Definition of Word Play
Word play is a literary device, used as a form of wit. In this device, words are used in such a way that they become the main subject of conversation for entertainment and amusement. There are different types of wordplays. It is also called play upon words or play-on-words. Different dictionaries define word play as the exploitation of wit through changing places, contexts, and uses of a word in a way that creates laughter. Word play is also used as a compound word as well as a hyphen such as word-play is hyphenated and wordplay is a compound word. In both cases, it is correct. For example, Merriam-Webster defines this word as “the witty exploitation of meanings and ambiguities of words, especially in puns.” It also states that the word is used as a noun in the sense of cutting jokes.
Types of Word Play
Some of the best word plays include;
- Tongue twisters
Examples of Word Play in Literature
Summer Moonshine by P. G. Wodehouse
“A certain critic — for such men, I regret to say, do exist — made the nasty remark about my last novel that it contained ‘all the old Wodehouse characters under different names.’ He has probably by now been eaten by bears, like the children who made mock of the prophet Elisha: but if he still survives he will not be able to make a similar charge against Summer Lightning. With my superior intelligence, I have out-generalled the man this time by putting in all the old Wodehouse characters under the same names. Pretty silly it will make him feel, I rather fancy.”
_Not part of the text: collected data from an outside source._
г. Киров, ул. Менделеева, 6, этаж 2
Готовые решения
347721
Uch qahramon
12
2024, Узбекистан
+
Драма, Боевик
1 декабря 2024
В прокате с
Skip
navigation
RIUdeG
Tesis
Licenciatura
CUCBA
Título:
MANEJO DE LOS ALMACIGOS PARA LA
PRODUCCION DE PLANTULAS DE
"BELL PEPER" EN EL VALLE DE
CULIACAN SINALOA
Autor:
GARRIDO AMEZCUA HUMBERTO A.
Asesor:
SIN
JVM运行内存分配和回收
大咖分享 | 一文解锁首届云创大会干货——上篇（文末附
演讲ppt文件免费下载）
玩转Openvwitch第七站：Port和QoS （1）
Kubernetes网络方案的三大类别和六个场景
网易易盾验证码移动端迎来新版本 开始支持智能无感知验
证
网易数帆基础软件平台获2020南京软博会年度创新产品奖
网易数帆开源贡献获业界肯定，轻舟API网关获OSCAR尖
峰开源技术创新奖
Although Wodehouse has not used puns, his use of Wodehouse characters, the same names, and specifically, out-generalled show his wit. All these words have been placed at the most suitable places and in the most suitable contexts to cause laughter among his readers. They show how Wodehouse plays with words to amuse his readers.
Julius Caesar from William Shakespeare
It would become me better than to close
In terms of friendship with thine enemies.
Pardon me, Julius! Here wast thou bayed, brave hart;
Here didst thou fall; and here thy hunters stand,
Signed in thy spoil, and crimsoned in thy Lethe.
O world, thou wast the forest to this hart,
And this indeed, O world, the heart of thee!
How like a deer, strucken by many princes,
Dost thou here lie!
Master of word play, Shakespeare has beautifully used the words hart, forest, and deer to show that Antony is playing upon words. He has two objects; first to save himself from the enemies of Caesar so that he could exact revenge later, and second to show the people how the rebels have killed Caesar. Readers can easily spot the use of heart and heart in the last three lines full of irony and sarcasm only because of this wordplay.
Hamlet by William Shakespeare
Give me leave. Here lies the water; good: here
stands the man; good; if the man go to this water,
and drown himself, it is, will he, nill he, he
goes,–mark you that; but if the water come to him
and drown him, he drowns not himself: argal, he
that is not guilty of his own death shortens not his own life.
Although Hamlet is full of puns, these lines uttered by the First Clown show that Shakespeare is at his best when it comes to word play. If you read carefully, you find that the clown has used will, nill, good, water, drown, life, and death in a way that they all seem to contain some metaphysical quibblings and questions that are very hard to answer. In a way, they are also amusing that such a person could use words in such a way that they create serious concern as well as laughter.
Rhyme PUNishment from Adventures Word Play by Brian P. Clearly
“Jamaica Sandwich?” Grandma asked,
and I replied, “I ate
some Chile from a China bowl
and Turkey from a plate.
Although these four verses by Brian Clearly show the use of different words in a different way, they also show a very interesting truth about different countries how they are named after things and things are named after them. He has used Jamaica, Chile, China, and Turkey for sandwiches, chili, and turkey for foods commonly known and used in the United States as well as across the globe. This is a beautiful wordplay. In fact, this entire book of Brian Clearly comprises different word plays.
Functions of Word Play
Based on different types, a word-play plays different functions. The first function is to create a sort of joke or fun for the readers so that they should enjoy reading such as Wodehouse has shown, using a portmanteau, out-generalled. The second purpose is to create ambiguity to make people feel that the person is different from what he is speaking. Shakespeare has done the same thing in his play, Julius Caesar. The third is to present some universal truths or metaphysical dilemmas to the public to think deeply such as stated by the clown of Hamlet. The fourth is to make children and people have deeper meanings than are universally accepted in some other way. Brian Clearly has done this in his poetry.